A new group, Flying Donkeys, hopes to raise the weight-carrying capabilities of Matternet’s small packages to 20 kilograms (44 pounds) and has established an “escalating series of sub-challenges” that will lead to a race around Mount Kenya in 24 hours or less by competing teams. Along the way, teams will pick up and deliver their payloads, recharge or refuel, and perform allowed maintenance services on the vehicles. Twelve mostly evenly-spaced “hubs” will provide services to the competitors.

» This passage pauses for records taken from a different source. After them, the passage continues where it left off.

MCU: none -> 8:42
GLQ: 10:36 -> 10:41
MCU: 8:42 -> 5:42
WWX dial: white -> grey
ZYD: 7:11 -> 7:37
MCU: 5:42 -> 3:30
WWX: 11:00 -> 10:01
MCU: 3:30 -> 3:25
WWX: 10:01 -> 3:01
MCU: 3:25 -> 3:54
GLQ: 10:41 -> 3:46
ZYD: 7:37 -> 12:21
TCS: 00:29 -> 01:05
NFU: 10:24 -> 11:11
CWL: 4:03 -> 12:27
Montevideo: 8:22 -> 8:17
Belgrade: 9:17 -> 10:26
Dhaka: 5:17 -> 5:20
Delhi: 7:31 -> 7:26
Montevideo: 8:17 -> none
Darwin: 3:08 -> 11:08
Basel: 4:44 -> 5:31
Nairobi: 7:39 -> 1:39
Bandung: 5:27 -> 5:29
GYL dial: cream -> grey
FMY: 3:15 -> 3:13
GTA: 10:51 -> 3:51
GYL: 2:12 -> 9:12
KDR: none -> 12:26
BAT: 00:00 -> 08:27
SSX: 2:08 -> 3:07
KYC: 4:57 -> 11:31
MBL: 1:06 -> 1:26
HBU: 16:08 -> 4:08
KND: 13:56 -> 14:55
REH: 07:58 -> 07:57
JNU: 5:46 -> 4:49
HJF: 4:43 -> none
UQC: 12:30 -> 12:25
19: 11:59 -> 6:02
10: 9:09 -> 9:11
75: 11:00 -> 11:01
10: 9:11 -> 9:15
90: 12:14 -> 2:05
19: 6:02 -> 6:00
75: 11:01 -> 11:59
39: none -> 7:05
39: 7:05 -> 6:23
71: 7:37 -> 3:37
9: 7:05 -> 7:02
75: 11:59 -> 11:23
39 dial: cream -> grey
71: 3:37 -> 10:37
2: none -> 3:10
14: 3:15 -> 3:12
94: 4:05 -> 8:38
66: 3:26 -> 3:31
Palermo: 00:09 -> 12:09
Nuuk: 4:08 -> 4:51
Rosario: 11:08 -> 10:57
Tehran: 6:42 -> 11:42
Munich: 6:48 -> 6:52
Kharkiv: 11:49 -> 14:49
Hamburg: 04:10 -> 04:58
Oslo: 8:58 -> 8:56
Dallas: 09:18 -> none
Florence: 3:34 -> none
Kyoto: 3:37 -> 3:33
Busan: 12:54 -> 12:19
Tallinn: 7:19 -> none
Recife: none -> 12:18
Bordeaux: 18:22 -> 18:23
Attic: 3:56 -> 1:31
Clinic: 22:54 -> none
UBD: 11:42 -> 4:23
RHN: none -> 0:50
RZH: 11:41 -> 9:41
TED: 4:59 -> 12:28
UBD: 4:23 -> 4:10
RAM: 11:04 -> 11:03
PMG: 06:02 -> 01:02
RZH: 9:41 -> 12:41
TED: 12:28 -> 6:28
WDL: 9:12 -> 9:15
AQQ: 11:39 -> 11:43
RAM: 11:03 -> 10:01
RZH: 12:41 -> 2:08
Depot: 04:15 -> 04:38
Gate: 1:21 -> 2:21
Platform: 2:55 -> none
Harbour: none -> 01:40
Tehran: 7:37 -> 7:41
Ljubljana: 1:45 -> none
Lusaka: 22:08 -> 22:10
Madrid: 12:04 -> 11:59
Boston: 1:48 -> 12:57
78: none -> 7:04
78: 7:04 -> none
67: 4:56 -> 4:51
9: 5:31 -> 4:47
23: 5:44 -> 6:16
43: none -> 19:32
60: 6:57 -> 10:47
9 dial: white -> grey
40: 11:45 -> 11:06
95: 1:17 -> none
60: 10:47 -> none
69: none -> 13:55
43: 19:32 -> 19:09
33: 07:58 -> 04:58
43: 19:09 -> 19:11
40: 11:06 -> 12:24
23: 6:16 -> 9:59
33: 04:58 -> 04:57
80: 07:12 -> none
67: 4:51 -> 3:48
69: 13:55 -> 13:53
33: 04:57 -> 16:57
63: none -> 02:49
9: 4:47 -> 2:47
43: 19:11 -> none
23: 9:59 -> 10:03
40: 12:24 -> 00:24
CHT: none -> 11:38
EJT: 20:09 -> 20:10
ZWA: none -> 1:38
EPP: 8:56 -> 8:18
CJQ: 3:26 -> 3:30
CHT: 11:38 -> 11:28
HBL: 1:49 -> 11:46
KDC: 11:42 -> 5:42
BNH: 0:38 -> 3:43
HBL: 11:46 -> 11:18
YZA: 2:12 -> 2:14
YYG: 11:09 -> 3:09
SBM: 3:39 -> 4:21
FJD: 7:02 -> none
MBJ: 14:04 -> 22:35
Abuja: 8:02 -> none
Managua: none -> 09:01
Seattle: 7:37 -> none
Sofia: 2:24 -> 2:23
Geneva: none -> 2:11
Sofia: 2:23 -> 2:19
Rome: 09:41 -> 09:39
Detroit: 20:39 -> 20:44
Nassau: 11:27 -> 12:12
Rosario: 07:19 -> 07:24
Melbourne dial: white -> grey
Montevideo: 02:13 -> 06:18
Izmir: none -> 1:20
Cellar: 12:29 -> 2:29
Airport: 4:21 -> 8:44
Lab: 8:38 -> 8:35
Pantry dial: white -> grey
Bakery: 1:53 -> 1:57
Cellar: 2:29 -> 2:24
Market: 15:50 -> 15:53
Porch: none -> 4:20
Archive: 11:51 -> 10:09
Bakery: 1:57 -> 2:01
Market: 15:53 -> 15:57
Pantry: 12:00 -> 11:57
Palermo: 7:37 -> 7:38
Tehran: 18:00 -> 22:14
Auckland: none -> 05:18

The competition is sponsored by La Fondation Bundi, a non-profit initiative of the Afrotech project at the École Polytechnique Fédérale de Lausanne (EPFL) and the Swiss National Centre of Competence for Research in Robotics (NCCR). The Bundi fund will be held in the philanthropic arm of the Lombard-Odier bank in Geneva.
This coalition of non-governmental organizations (NGOs), academic and banking interests hope to “pioneer a new transportation system for the world by developing robots with rugged air frames capable of safe and cheap unmanned flight of heavy cargo over long distances – the “Flying Donkeys.”
They foresee commercial operations by 2020, with vehicles carrying 20 kilogram cargo loads over 50 kilometers (31 miles) “in less than an hour along an established network.”
Committed to “majority African designed and assembled flying donkeys, the Foundation’s expectation that “tens of thousands of them will be operating globally within a generation.”
Challenges will include technical, legal, logistics and architectural and design efforts, with “large awards” in cash to teams with the best solutions. The foundation “will work to ensure flying donkeys are a friendly service, dependably exploiting the space above our heads to create jobs and enable e-commerce.”
The group defines a Flying Donkey as, “An authorized Unmanned Aerial Vehicle (UAV) that can carry Cargo, with a maximum takeoff weight of 60 kilos. Donkeys can be fixed or rotary wing, or even lighter than air, with combustion or electric power plants. (Since organizers don’t specify internal combustion engines, it would seem steam or Stirling engines are an option.)
Bargain hunters and scroungers might have an advantage, since rules state, “The total Bill of Materials (BOM) and energy consumption must be readily available and low-cost.”
First of the several challenges will take place in November 2014, but entrants must have already registered in October and submit their written application by December 2013. Teams will submit technical reports and videos in January 2014, face an interview in March and will receive their confirmation and grants in April. They must have their flight vehicle in Kenya in November 2014 for pre-flight inspections and mission assignments.
Since those initial missions are yet loosely defined, competitors may be hard pressed to optimize their entries for the contests. It should be extremely exciting to see how the various teams (up to 15) manage the challenges, whether this can lead to fulfilling the ambitions of the organizers.